__MATERIALS PROVIDED__
------------------------------------------------------------

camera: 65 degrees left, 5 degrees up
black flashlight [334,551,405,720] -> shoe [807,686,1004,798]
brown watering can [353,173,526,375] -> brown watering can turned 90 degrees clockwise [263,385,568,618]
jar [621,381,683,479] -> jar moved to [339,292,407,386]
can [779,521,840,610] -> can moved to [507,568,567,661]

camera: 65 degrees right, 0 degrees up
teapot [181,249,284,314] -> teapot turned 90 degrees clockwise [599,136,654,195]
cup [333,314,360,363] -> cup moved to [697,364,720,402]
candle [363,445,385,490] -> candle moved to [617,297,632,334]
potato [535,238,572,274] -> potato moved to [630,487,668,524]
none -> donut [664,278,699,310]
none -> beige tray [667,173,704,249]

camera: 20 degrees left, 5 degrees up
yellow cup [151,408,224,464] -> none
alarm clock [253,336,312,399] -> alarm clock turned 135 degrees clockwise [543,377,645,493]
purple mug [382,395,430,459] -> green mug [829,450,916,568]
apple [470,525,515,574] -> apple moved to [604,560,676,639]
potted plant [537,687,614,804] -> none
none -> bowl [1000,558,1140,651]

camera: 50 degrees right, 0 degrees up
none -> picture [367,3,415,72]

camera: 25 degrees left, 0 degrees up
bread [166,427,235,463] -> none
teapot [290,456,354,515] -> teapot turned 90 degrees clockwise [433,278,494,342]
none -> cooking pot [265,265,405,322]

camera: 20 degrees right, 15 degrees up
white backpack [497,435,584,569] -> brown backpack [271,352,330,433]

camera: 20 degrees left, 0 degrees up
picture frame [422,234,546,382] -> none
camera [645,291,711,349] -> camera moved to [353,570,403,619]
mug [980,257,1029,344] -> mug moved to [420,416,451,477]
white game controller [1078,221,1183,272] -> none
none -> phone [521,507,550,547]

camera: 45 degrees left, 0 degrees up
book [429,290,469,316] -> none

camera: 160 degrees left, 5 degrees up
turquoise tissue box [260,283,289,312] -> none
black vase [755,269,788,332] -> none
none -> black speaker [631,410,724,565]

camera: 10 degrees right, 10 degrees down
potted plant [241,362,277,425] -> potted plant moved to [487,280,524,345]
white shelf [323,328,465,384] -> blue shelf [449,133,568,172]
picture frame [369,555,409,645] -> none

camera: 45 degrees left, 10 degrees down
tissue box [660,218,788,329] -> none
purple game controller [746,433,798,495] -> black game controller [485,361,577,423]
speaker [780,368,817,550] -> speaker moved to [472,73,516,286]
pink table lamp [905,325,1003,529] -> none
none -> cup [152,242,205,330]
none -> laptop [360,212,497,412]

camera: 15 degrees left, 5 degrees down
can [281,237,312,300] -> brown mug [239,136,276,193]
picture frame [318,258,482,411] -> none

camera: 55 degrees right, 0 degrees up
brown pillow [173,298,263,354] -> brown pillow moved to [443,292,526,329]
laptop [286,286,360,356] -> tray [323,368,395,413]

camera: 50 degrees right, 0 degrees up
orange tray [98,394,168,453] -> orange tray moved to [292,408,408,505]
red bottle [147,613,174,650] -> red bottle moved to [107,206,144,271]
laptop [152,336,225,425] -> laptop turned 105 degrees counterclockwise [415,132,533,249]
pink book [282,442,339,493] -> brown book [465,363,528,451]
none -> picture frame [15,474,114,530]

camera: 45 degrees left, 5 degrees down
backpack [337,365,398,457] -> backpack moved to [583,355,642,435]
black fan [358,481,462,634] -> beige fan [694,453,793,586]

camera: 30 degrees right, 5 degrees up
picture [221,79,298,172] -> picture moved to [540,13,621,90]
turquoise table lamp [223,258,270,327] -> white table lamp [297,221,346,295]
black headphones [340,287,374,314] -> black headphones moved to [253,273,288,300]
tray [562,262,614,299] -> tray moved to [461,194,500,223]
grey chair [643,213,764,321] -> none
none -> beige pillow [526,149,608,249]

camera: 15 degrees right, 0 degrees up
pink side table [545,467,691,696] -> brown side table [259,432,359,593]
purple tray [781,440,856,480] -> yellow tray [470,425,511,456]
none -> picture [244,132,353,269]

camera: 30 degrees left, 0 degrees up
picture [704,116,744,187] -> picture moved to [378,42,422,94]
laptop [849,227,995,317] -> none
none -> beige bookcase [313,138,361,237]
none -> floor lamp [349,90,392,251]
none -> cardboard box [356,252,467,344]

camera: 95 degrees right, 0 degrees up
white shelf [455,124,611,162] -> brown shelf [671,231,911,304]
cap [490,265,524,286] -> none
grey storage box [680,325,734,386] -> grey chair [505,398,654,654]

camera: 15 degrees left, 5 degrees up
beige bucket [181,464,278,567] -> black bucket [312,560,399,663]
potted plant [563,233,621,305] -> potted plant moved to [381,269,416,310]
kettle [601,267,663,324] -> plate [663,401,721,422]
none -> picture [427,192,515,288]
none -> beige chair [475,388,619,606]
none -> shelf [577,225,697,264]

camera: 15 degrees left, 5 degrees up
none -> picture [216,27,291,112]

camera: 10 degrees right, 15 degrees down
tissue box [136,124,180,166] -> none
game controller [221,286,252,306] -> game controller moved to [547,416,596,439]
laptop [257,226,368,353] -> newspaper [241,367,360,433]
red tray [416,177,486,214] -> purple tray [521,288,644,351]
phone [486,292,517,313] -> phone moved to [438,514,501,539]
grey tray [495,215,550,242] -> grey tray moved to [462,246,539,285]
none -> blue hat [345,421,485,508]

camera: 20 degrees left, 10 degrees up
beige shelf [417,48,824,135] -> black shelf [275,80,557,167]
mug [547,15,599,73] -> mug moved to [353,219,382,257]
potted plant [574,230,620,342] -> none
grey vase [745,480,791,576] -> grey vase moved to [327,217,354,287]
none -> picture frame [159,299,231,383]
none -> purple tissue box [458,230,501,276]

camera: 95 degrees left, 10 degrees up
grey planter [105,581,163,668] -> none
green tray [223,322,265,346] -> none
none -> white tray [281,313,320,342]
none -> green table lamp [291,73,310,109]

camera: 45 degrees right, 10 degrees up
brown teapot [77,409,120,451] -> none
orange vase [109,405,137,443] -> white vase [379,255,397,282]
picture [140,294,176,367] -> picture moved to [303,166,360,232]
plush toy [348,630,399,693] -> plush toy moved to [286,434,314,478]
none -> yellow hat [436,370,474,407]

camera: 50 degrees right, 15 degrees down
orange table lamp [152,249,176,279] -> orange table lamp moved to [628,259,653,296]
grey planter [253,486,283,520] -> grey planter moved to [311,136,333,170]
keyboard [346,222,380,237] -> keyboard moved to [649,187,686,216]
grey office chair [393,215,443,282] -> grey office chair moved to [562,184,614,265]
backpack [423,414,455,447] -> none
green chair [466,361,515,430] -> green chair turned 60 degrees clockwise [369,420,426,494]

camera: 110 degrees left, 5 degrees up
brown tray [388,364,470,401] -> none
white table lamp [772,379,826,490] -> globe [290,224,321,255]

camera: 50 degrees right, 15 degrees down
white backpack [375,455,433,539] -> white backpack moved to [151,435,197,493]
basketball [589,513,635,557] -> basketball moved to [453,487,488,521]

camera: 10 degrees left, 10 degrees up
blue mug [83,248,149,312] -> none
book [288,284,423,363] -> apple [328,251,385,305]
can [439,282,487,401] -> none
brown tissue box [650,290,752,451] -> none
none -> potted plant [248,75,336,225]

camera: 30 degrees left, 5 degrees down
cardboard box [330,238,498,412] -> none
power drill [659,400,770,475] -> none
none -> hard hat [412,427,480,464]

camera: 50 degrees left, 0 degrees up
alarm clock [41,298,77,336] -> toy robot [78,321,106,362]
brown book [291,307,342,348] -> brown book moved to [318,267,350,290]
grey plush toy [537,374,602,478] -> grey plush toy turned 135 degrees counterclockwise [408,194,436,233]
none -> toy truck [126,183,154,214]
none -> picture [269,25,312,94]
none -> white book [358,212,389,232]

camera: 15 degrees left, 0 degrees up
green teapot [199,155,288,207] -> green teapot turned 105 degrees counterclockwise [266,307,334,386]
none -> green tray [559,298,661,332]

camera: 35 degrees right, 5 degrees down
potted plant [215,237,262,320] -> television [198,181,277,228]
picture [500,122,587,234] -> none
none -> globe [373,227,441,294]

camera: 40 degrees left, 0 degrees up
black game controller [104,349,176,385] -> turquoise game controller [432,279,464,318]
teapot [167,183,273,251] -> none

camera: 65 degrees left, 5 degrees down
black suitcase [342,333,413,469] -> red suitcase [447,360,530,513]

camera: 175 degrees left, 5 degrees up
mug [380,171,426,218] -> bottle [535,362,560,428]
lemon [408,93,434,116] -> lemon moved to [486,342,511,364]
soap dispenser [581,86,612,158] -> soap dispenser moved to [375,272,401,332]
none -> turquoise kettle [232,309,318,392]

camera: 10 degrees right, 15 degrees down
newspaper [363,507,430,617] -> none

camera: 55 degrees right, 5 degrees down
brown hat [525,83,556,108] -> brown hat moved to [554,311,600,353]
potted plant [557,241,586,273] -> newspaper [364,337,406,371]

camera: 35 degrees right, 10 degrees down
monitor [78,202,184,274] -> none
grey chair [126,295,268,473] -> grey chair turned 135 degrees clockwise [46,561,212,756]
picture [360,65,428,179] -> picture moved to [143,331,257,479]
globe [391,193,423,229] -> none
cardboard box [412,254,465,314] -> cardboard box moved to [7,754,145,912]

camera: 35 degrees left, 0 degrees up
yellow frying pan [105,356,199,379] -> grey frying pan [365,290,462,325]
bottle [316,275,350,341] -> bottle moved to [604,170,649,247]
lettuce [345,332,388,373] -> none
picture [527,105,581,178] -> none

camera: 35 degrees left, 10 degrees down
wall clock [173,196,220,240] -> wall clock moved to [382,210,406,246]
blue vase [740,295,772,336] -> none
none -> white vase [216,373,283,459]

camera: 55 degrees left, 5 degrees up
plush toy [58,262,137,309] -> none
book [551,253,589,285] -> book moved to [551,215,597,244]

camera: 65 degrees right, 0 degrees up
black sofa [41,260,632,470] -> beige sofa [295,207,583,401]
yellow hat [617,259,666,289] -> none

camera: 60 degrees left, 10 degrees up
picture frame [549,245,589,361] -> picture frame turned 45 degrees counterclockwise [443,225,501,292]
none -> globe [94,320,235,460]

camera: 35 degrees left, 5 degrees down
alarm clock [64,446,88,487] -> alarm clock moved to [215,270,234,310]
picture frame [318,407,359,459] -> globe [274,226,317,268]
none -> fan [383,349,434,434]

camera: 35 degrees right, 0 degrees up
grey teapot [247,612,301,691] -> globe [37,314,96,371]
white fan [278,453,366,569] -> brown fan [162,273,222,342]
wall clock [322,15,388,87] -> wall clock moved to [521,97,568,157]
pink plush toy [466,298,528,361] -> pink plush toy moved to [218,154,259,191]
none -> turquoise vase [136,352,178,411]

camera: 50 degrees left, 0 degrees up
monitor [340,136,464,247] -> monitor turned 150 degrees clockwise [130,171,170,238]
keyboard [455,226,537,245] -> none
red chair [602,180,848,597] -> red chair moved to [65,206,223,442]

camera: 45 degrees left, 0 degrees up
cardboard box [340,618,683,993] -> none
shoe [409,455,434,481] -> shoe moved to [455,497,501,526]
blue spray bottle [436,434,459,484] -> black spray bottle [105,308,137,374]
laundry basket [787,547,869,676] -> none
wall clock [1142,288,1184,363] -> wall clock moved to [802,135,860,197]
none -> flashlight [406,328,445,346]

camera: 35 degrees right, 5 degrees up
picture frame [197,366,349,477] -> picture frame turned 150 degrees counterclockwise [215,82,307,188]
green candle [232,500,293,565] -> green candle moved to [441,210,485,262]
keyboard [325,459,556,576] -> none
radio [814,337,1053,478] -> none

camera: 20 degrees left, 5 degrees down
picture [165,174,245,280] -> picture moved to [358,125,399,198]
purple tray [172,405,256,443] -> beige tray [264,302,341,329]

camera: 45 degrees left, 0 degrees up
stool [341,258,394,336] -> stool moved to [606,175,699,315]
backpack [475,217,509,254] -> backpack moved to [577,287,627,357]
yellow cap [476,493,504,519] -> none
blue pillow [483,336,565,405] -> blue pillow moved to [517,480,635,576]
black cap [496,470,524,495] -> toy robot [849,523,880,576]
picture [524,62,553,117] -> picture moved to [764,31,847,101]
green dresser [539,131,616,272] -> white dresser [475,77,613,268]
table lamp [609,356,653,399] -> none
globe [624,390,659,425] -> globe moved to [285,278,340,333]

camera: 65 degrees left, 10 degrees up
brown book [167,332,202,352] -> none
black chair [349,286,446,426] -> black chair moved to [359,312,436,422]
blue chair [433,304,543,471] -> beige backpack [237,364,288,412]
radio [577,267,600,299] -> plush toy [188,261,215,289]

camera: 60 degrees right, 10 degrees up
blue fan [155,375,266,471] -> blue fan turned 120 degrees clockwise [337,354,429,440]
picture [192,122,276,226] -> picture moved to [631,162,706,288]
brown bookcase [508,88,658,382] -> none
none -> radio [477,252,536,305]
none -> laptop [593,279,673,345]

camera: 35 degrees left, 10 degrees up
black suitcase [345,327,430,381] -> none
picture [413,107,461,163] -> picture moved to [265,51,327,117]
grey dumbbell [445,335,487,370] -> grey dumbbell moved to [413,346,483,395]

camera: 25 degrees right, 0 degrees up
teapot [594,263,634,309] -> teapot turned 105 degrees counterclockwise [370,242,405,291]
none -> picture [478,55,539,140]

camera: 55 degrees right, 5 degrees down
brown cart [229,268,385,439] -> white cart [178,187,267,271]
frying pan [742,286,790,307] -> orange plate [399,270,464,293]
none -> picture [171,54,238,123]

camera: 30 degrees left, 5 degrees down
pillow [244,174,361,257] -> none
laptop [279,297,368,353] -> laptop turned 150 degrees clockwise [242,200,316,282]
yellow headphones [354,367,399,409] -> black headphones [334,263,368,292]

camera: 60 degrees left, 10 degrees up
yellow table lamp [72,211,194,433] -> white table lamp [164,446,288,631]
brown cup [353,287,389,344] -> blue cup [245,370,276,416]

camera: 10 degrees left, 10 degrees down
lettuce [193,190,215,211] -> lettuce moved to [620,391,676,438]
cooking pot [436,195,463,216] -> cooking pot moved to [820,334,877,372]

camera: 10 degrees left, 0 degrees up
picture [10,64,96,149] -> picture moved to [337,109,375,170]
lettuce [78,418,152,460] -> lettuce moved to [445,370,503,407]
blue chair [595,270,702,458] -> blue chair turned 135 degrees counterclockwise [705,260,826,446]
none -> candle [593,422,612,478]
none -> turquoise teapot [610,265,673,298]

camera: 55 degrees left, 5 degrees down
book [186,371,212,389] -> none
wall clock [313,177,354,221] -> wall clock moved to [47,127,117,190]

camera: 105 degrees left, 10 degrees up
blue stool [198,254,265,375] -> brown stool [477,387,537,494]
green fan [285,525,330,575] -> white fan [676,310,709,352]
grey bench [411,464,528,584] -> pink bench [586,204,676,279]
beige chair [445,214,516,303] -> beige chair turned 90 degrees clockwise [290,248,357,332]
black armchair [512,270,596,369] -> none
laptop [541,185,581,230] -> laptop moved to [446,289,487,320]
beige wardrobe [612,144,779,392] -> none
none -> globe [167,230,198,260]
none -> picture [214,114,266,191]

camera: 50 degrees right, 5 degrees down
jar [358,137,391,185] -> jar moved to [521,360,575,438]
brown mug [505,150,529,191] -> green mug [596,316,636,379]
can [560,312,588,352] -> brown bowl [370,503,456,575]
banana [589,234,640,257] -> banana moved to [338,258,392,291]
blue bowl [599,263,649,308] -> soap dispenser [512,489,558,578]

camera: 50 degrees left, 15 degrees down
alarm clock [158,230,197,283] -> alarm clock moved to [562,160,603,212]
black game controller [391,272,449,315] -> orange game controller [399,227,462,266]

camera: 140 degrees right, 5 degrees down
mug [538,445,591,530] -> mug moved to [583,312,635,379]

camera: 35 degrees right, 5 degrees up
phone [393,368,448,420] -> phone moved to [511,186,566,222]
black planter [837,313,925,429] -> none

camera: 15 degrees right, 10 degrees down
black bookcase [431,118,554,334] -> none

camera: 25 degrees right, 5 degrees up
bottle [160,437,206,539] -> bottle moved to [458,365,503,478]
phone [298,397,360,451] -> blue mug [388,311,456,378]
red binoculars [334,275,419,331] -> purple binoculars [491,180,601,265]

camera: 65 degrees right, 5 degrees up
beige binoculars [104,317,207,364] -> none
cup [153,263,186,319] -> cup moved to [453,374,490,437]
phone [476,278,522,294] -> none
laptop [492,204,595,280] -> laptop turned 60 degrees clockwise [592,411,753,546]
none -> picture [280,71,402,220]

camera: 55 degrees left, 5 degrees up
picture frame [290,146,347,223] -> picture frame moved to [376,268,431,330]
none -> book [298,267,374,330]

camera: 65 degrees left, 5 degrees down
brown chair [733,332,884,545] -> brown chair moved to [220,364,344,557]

------------------------------------------------------------

__WHAT IS EXPECTED__
Take each line above that holds the string "candle" and copy it.

__RESPONSE AREA__
candle [363,445,385,490] -> candle moved to [617,297,632,334]
green candle [232,500,293,565] -> green candle moved to [441,210,485,262]
none -> candle [593,422,612,478]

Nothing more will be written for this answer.